(Beginning of STUDY TEXT)
Researchers find ApplePay Visa contactless hack
bbc.co.uk> The researchers say the Android phone and payment terminal used don't need to be near the victim's iPhone.
> "It can be on another continent from the iPhone as long as there's an internet connection" said Dr Ioana Boureanu of the University of Surrey.
While I don't doubt the vulnerability is serious in close proximity, saying it can work from another continent sounds like total nonsense. That would have to be one hell of a powerful radio signal.
Surely this researcher was quoted out of context in that it's the Android phone that can be on any continent?
> Surely this researcher was quoted out of context in that it's the Android phone that can be on any continent?
That’s what the article says, as far as I can tell. They still need a radio receiver near the iPhone. The android phone can be anywhere.
(End of STUDY TEXT)
▸ **EXERCISE REQUIREMENTS**:
1 - In the forum thread on the Apple Pay Visa contactless hack, which university is Dr Ioana Boureanu said to be from?
2 - Write the next reply in the forum thread about the Apple Pay Visa contactless hack, following on from its final post.
(Beginning of EXTRACTED ENTRIES)
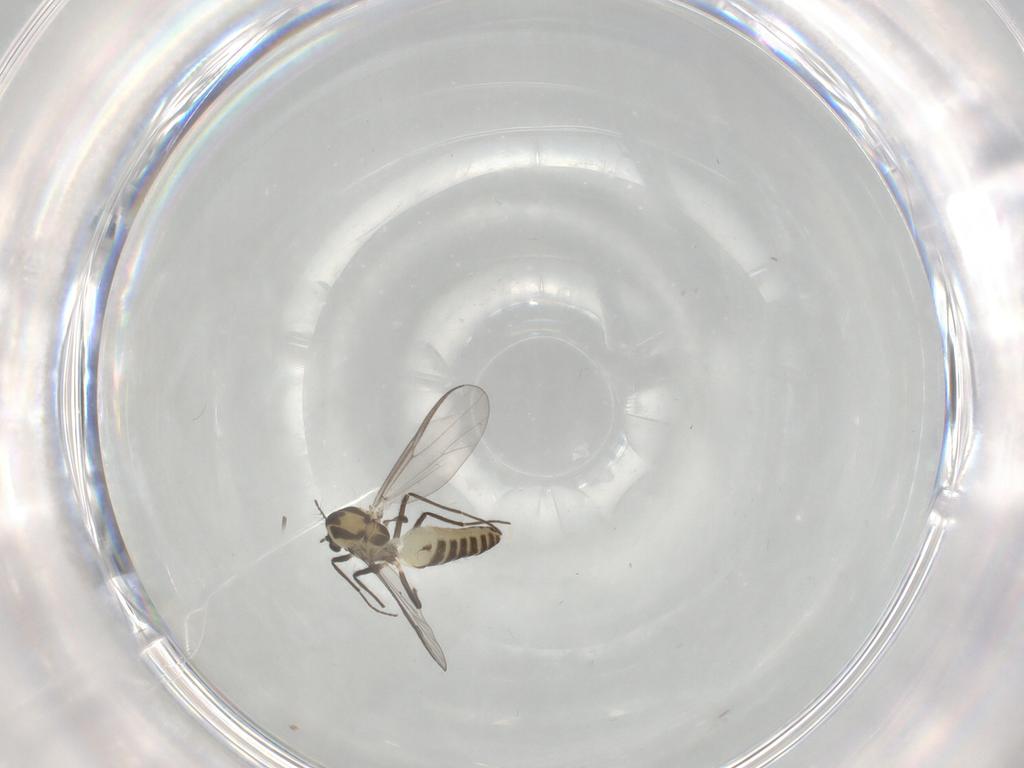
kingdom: Animalia
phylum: Arthropoda
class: Insecta
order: Diptera
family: Chironomidae
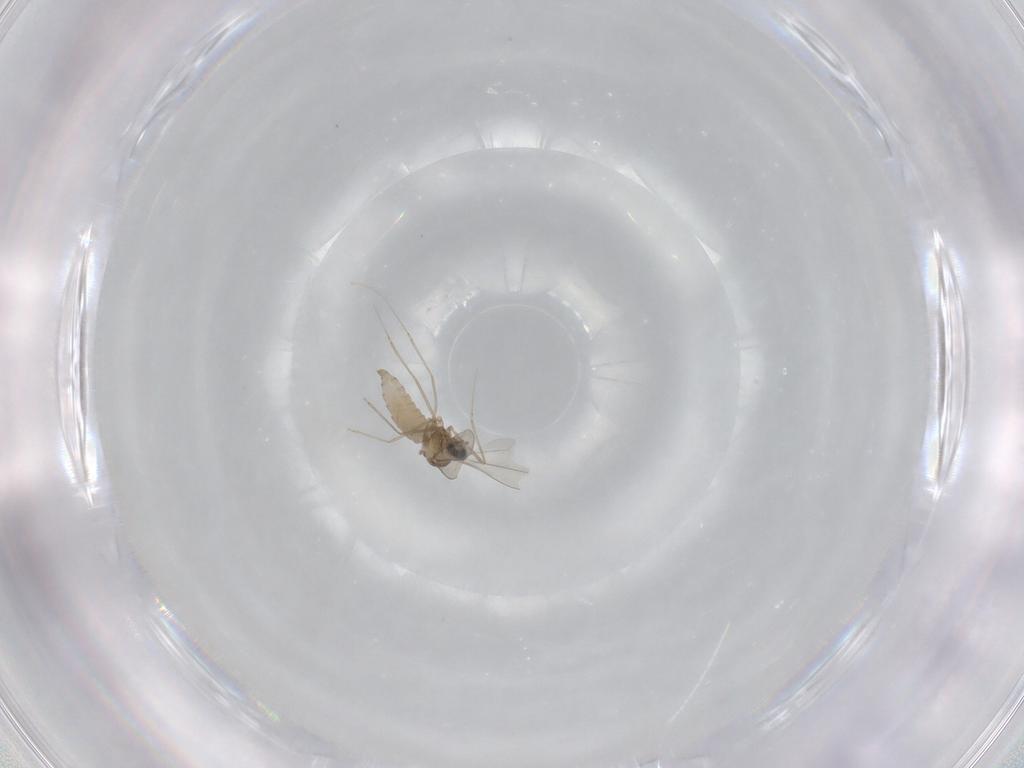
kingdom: Animalia
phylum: Arthropoda
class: Insecta
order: Diptera
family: Cecidomyiidae
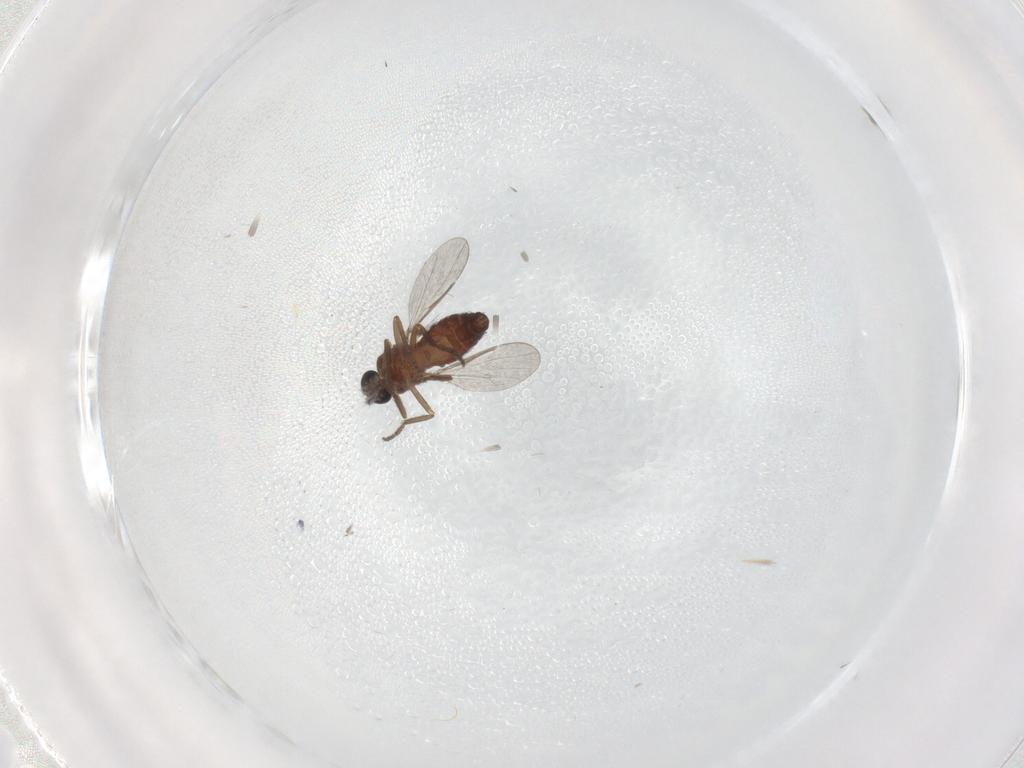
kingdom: Animalia
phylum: Arthropoda
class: Insecta
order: Diptera
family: Ceratopogonidae
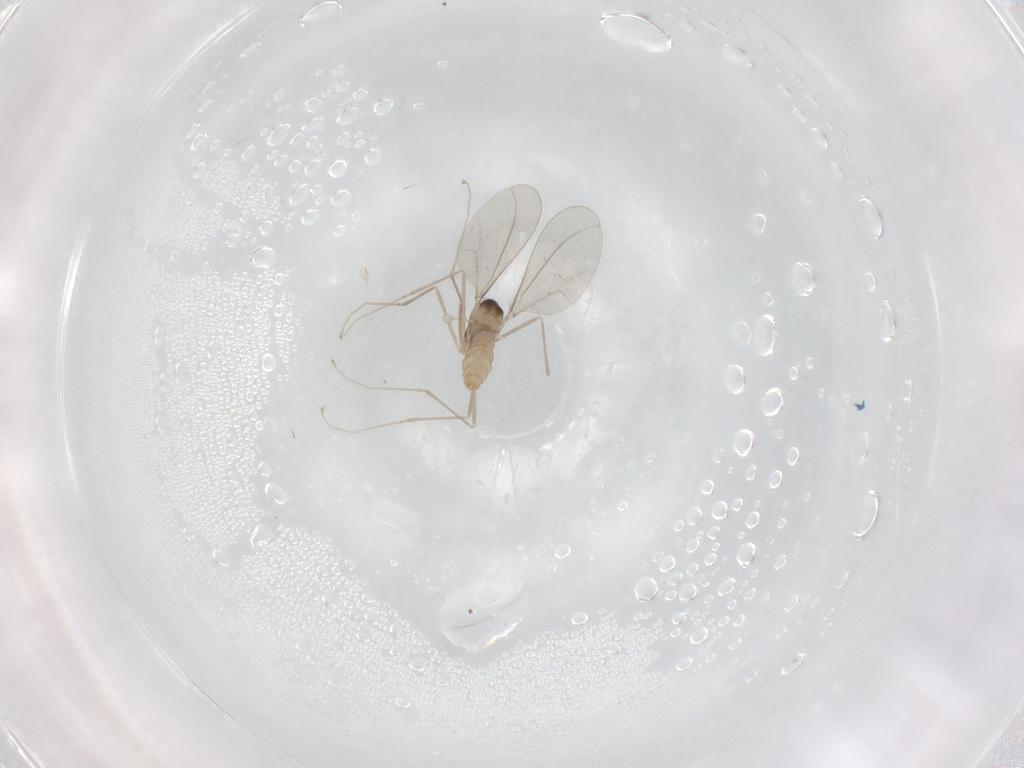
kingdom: Animalia
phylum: Arthropoda
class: Insecta
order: Diptera
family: Cecidomyiidae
(End of EXTRACTED ENTRIES)
▸ **YOUR RESPONSES**:
1 - The University of Surrey.

2 -
I’m not sure how this threat differs from a payment card that doesn’t require a PIN for purchases under $x. Presumably you could use the same attack.
I assume it's just that the AP limit of £1000 is an order of magnitude higher than the limit for a physical card. (Maybe the Transit limit should be lower?)
I would also assume that this is why the article references Samsung Pay but not Google Wallet - the former seems to have a Transit-like option but not the latter?
Both the android phone and the payment terminal can be on another continent. The only thing that needs to be in close proximity is some commercially available electronics.
Why? Relay it via Wireguard tunnel.